Photography

The passion for photography is nothing new. Having one's "likeness took" was popular from the inception of the art. It took an expert then, not a disposable camera as we often use now.

I have boxes of old pictures, tintypes, daguerreotypes, and paper prints, loose and in albums that Jos and I look through once in a while. They bring back beloved people and happy times for us.

Wedding pictures showed the bride standing demurely beside her selfconscious groom. A year or so later there would be their firstborn, dressed in flowing lace trimmed clothing. As the years passed, both Father and Mother were seated with their ever growing family standing around them.

In the summer photographers drove about the country with horse and wagon, stopping at farms and villages to make photographs. We have one like that made when Frank was almost two and Julia a babe in arms. We stood in front of the farmhouse, Jos on the (wooden) walk holding Frank's hand, Uncle Jos at the side with the team hitched and ready for work, Aunt Em stood on the porch and I on the steps, holding Baby Julia.

If you lived in a village you might take your child to the photographer's studio for a sitting. Backgrounds were often heavy drapes behind wicker chairs or outdoor scenes with a stuffed "sea gull" in the foreground or a pedestal to lean on. You could have the picture colored too, but it was little more than pinking cheeks and picking out the gold of rings, pins and watch chains.

    

You could have many copies made to distribute to doting relatives.

My grandpa wouldn't allow his picture to be taken for years. He claimed that "the Lord gave me one face and that's all He meant for me to have." Aunt Mary finally coaxed him to it, but he does look grim and forbidding. Grandpa was really a jolly man who enjoyed a joke and would chuckle way down deep inside with strange snortings and rumblings that were awe-inspiring to a small child.

Pictures used to be mounted on cardboard and propped on easels on the parlour table, piano or organ, and piled in baskets made for that purpose. Parlour walls were thickly hung with huge, massive frames of all sizes and shapes. As new pictures were added, the older ones were removed to the best bed chamber walls.

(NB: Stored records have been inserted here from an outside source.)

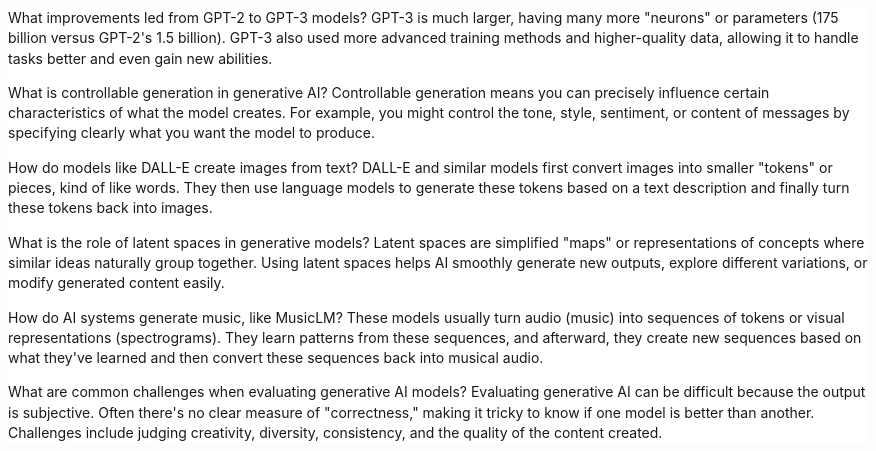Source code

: What improvements led from GPT-2 to GPT-3 models?
GPT-3 is much larger, having many more "neurons" or parameters (175 billion versus GPT-2's 1.5 billion). GPT-3 also used more advanced training methods and higher-quality data, allowing it to handle tasks better and even gain new abilities.

What is controllable generation in generative AI?
Controllable generation means you can precisely influence certain characteristics of what the model creates. For example, you might control the tone, style, sentiment, or content of messages by specifying clearly what you want the model to produce.

How do models like DALL-E create images from text?
DALL-E and similar models first convert images into smaller "tokens" or pieces, kind of like words. They then use language models to generate these tokens based on a text description and finally turn these tokens back into images.

What is the role of latent spaces in generative models?
Latent spaces are simplified "maps" or representations of concepts where similar ideas naturally group together. Using latent spaces helps AI smoothly generate new outputs, explore different variations, or modify generated content easily.

How do AI systems generate music, like MusicLM?
These models usually turn audio (music) into sequences of tokens or visual representations (spectrograms). They learn patterns from these sequences, and afterward, they create new sequences based on what they've learned and then convert these sequences back into musical audio.

What are common challenges when evaluating generative AI models?
Evaluating generative AI can be difficult because the output is subjective. Often there's no clear measure of "correctness," making it tricky to know if one model is better than another. Challenges include judging creativity, diversity, consistency, and the quality of the content created.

Albums were padded and plush covered or made of some hard material enameled with butterflies and flowers. The pages were thick with framed holes in which pictures were fitted. At the back of the album were several pages of smaller holes for tintypes.

Tintypes were very popular before paper pictures were perfected and for a while afterward too. Men in the Civil War armies sent tintypes home to show off their uniforms and glorious beards. Many a tintype of wife or mother was credited with saving a man's life by deflecting a minie ball.

There must be tons of pictures in attics all over the country. Grim, bearded men, prim, black clad women, and stiff, stareing children slowly giving way to more relaxed groups and laughing young people's parties when amateur photographers took over. They provide a review of the change in ideas, dress, and customs of our country through the years.